The disruption of the past two years has accelerated change in the listed property sector. In their half century of existence, REITs have been diversifying their business model, with some, such Mirvac and Stockland, stapling their commercial real estate holdings to a development business.
Others, such as global industrial heavyweight Goodman and Charter Hall, have created powerful funds management platforms, backed by balance sheet co-investments, which have proven most resilient over the past two years, sending their stocks to healthy premiums.
For Jarden’s Mr Schauer, the diversification of REITs and their growing advance into funds management also provides a clue of how any M&A may play out. Super funds may well want to get hold of the real estate held within a REIT, but they may not have the capacity to run it or other parts of a REIT’s business.
“The impediment is not size anymore. But because these REITs are diverse in terms of asset classes and business lines, in Australia it may make more sense to form a partnership to take something private. That partnership is a capital aggregator and manager together with a super fund,” Mr Schauer said.

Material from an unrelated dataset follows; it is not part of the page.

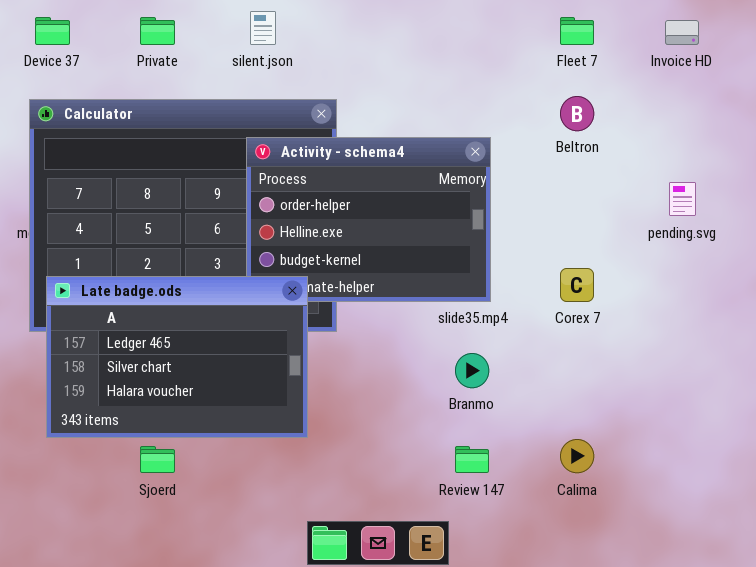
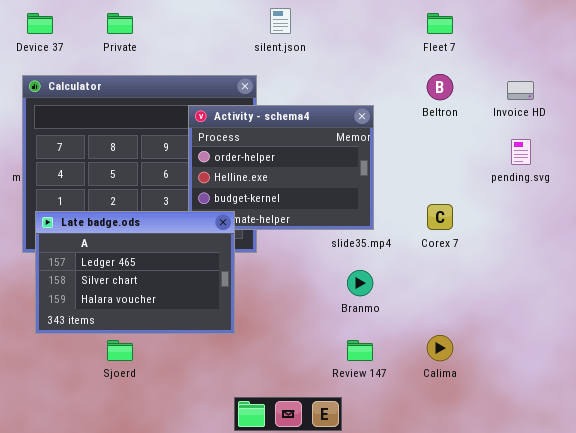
silent.json: [250,11,276,45] -> [270,8,291,34], moved
Invoice HD: [665,20,699,45] -> [507,81,534,100], moved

“You’ve got super fund capital growing and growing, and it needs to invest in things. The winners [in the REIT sector] will be those that can partner with that capital and invest that capital through funds management and development. If they can’t then, the capital will just take it over and use them to form part of their own platform.”
Driving the dynamic and the quest for real assets by private capital, be they domestic super funds or global funds, is a race to aggregate land and real estate at scale. Along with the property and its immediate cashflows, private capital is hunting for land with high underlying value which has the potential for future alternative uses based on major trends such as technology, ESG, population growth and urbanisation, according to Mr Schauer.
“Attention invariably turns to the listed market because trophy assets can be targeted in a liquid and transparent manner,” he said.
Not everyone is convinced a showdown is looming, however. CLSA analyst James Druce said that while the scenario is reasonable, there is little evidence for it globally yet.
“There have been comparatively few privatisations of office and retail REITs globally this year, despite being a record year for M&A,” he said.
“It is fascinating to see super funds have been so focused on infrastructure and utilities. They have hardly done anything in property. That tells us something about where pension funds see long-term growth.
“Look at global capital flows. The big trend hasn’t been retail and office. It’s been alternatives – multifamily, lodging, gaming. Take, for example, Blackstone’s bid for Crown. They could have bought Dexus.”